01.05.2020 | Antibiotic Makers Struggle, Hurting War on Superbugs
WALL STREET JOURNAL | The world desperately needs new antibiotics to tackle the rising threat of drug-resistant superbugs, but there is little reward for doing so. The companies that have stepped up to the challenge are going bust. Washington has taken notice of the problems, but near-term action remains unlikely. The Disarm Act, short for Developing an Innovative Strategy for Antimicrobial Resistant Microorganisms and introduced in Congress in 2019, would have Medicare pay for certain antibiotics in full. Despite bipartisan support for the bill, progress could be hindered by impeachment proceedings and the coming election. Another idea is a “market entry reward,” a one-time sum paid to companies that launch a new antibiotic. But for now, these improvements are not materializing. “The longer we wait for a sustainable solution, the more companies will die, and the more the earlier pipeline will degrade,” said Kevin Outterson, Professor of Law specializing in the antibiotics market at Boston University. “That’s my real fear.”
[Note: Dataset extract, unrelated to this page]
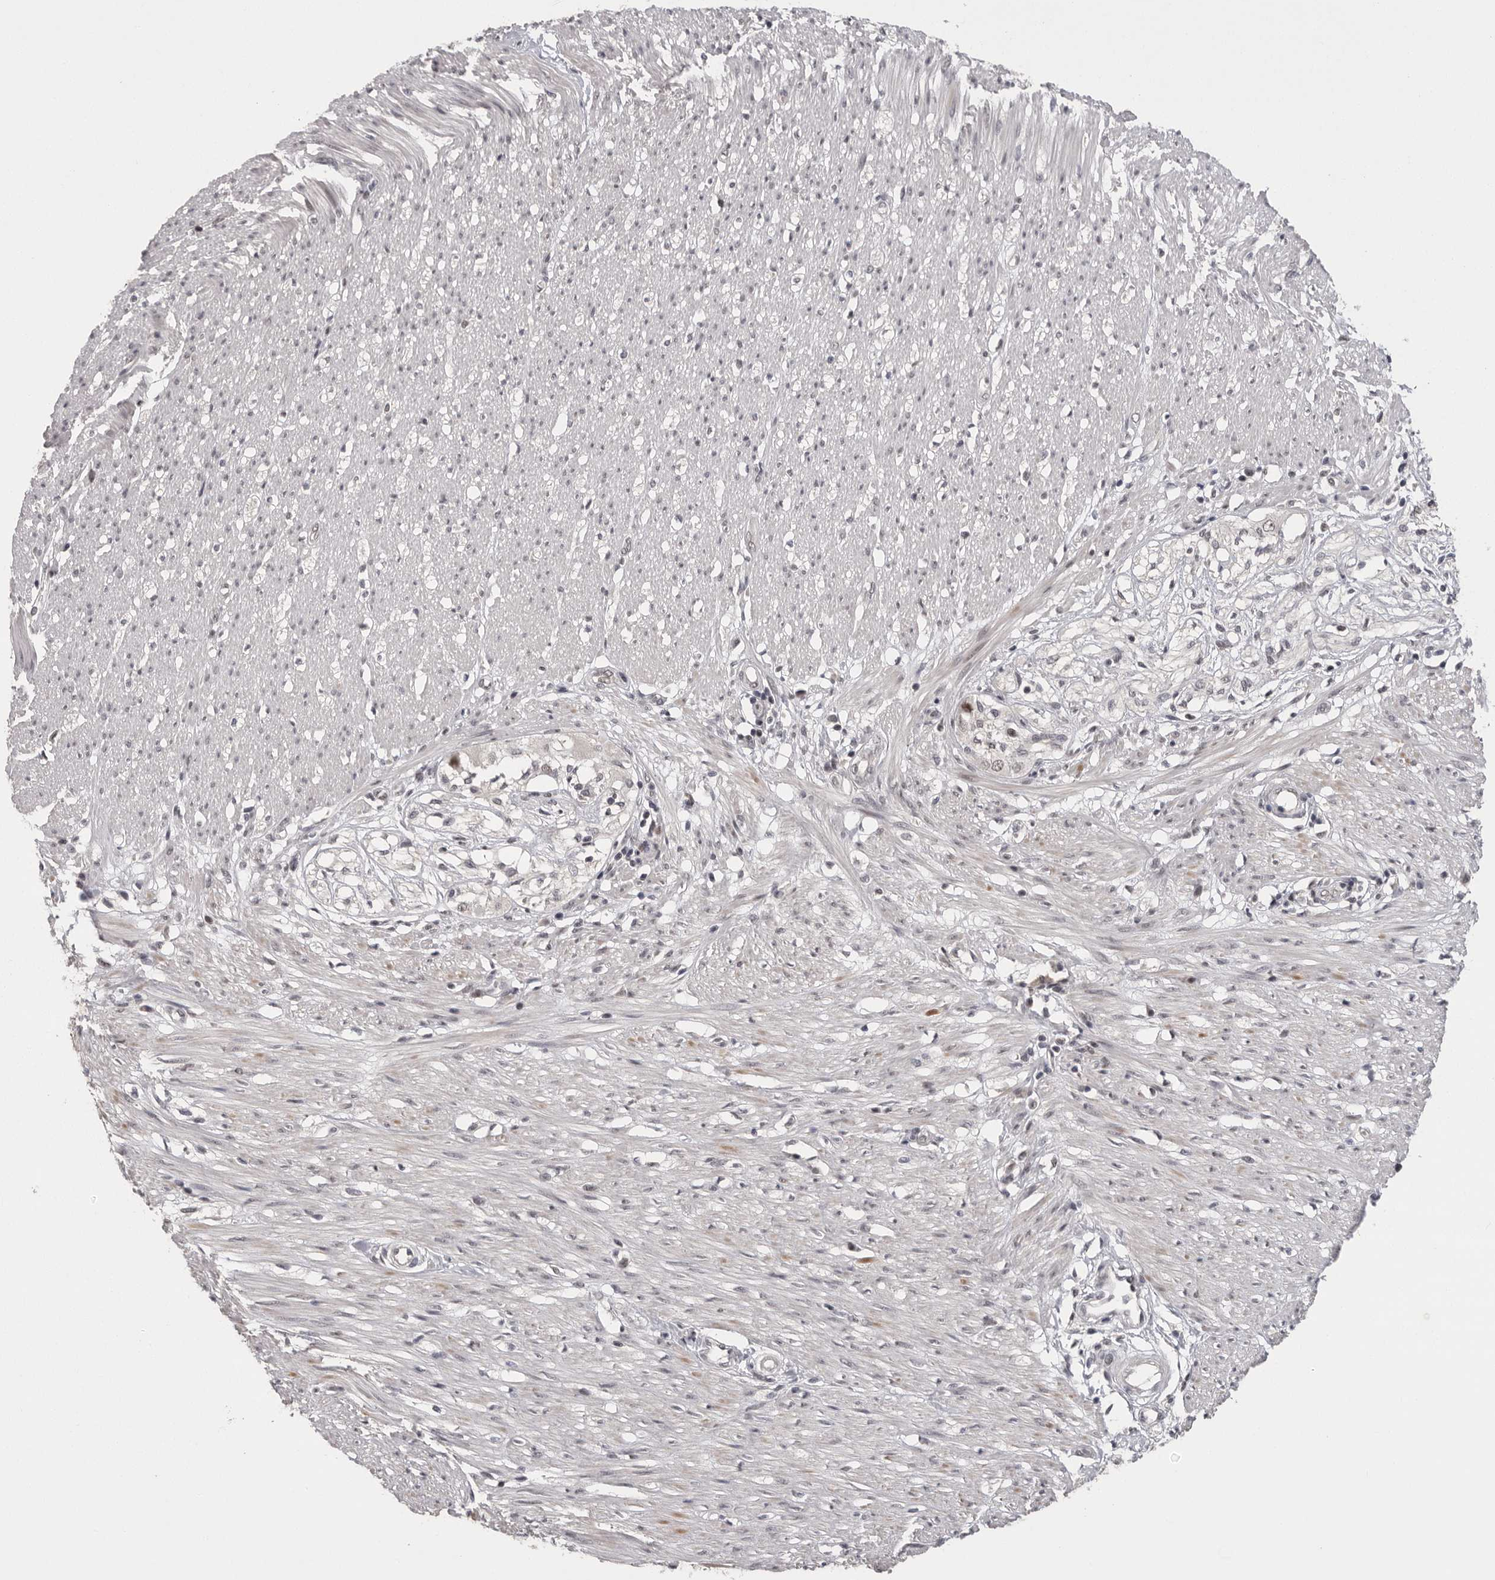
{"staining": {"intensity": "moderate", "quantity": "25%-75%", "location": "cytoplasmic/membranous,nuclear"}, "tissue": "smooth muscle", "cell_type": "Smooth muscle cells", "image_type": "normal", "snomed": [{"axis": "morphology", "description": "Normal tissue, NOS"}, {"axis": "morphology", "description": "Adenocarcinoma, NOS"}, {"axis": "topography", "description": "Colon"}, {"axis": "topography", "description": "Peripheral nerve tissue"}], "caption": "This is a micrograph of immunohistochemistry staining of benign smooth muscle, which shows moderate positivity in the cytoplasmic/membranous,nuclear of smooth muscle cells.", "gene": "POU5F1", "patient": {"sex": "male", "age": 14}}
01.05.2020 | Crisis Looms in Antibiotics as Drug Makers Go Bankrupt
NEW YORK TIMES | At a time when germs are growing more resistant to common antibiotics, Big Pharma has fled the antibiotics field and now start-ups are going belly up, threatening to stifle the development of new drugs. Experts say the grim financial outlook for the few companies still committed to antibiotic research is driving away investors and threatening to strangle the development of new lifesaving drugs at a time when they are urgently needed. The industry faces another challenge: doctors have become reluctant to prescribe the newest medications, limiting the ability of companies to recoup their investment. And in their drive to save money, many hospital pharmacies will dispense cheaper generics even when a newer drug is far superior. “You’d never tell a cancer patient ‘Why don’t you try a 1950s drug first and if doesn’t work, we’ll move on to one from the 1980s,” said Kevin Outterson, the executive director of CARB-X, a government-funded nonprofit that provides grants to companies working on antimicrobial resistance. “We do this with antibiotics and it’s really having an adverse effect on patients and the marketplace.”